Stored data

━━━

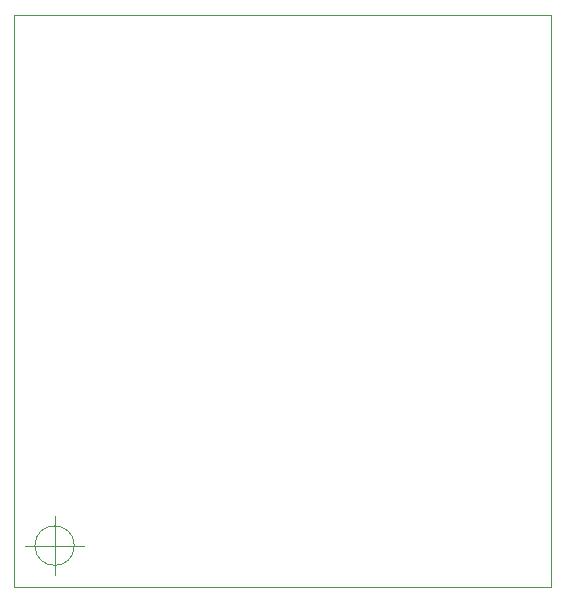
<source format=gbr>
%TF.GenerationSoftware,KiCad,Pcbnew,5.1.10-88a1d61d58~90~ubuntu20.04.1*%
%TF.CreationDate,2022-01-16T22:29:31+00:00*%
%TF.ProjectId,12_24_boost_converter,31325f32-345f-4626-9f6f-73745f636f6e,rev?*%
%TF.SameCoordinates,Original*%
%TF.FileFunction,Profile,NP*%
%FSLAX46Y46*%
G04 Gerber Fmt 4.6, Leading zero omitted, Abs format (unit mm)*
G04 Created by KiCad (PCBNEW 5.1.10-88a1d61d58~90~ubuntu20.04.1) date 2022-01-16 22:29:31*
%MOMM*%
%LPD*%
G01*
G04 APERTURE LIST*
%TA.AperFunction,Profile*%
%ADD10C,0.050000*%
%TD*%
G04 APERTURE END LIST*
D10*
X110124666Y-124968000D02*
G75*
G03*
X110124666Y-124968000I-1666666J0D01*
G01*
X105958000Y-124968000D02*
X110958000Y-124968000D01*
X108458000Y-122468000D02*
X108458000Y-127468000D01*
X150500000Y-80000000D02*
X105000000Y-80000000D01*
X150500000Y-80000000D02*
X150500000Y-128500000D01*
X150500000Y-128500000D02*
X105000000Y-128500000D01*
X105000000Y-128500000D02*
X105000000Y-80000000D01*
M02*

</source>
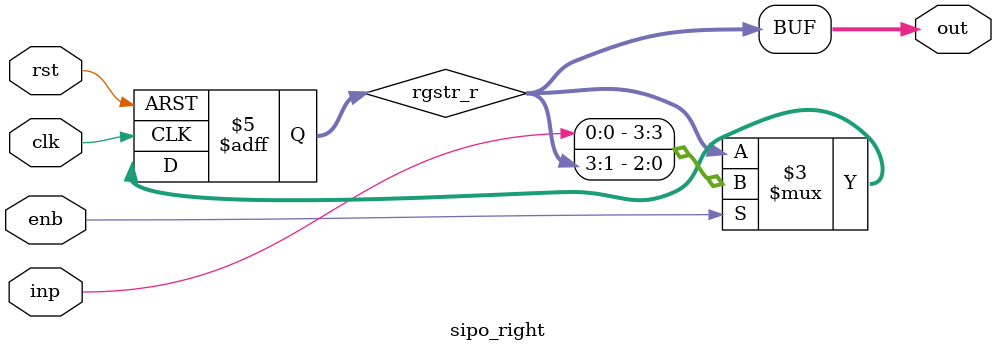
<source format=sv>
module sipo_right #(
parameter DW = 4
) (
input               clk,
input               rst,
input               enb,
input               inp,
output  [DW-1:0]    out
);

logic [DW-1:0]      rgstr_r;

always_ff@(posedge clk or negedge rst) begin: rgstr_label
    if(!rst)
        rgstr_r  <= '0;
    else if (enb)
        rgstr_r  <= {inp,rgstr_r[DW-1:1]};
end:rgstr_label

assign out  = rgstr_r;

//TODO: try to design a SIPO register where the serial input is connected to the MSB bit and shifting is to the right
endmodule

</source>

━━━

Each line in the data that holds the string "source" must be returned.

**REPLY**
<source format=gbr>
</source>
<source format=sv>
</source>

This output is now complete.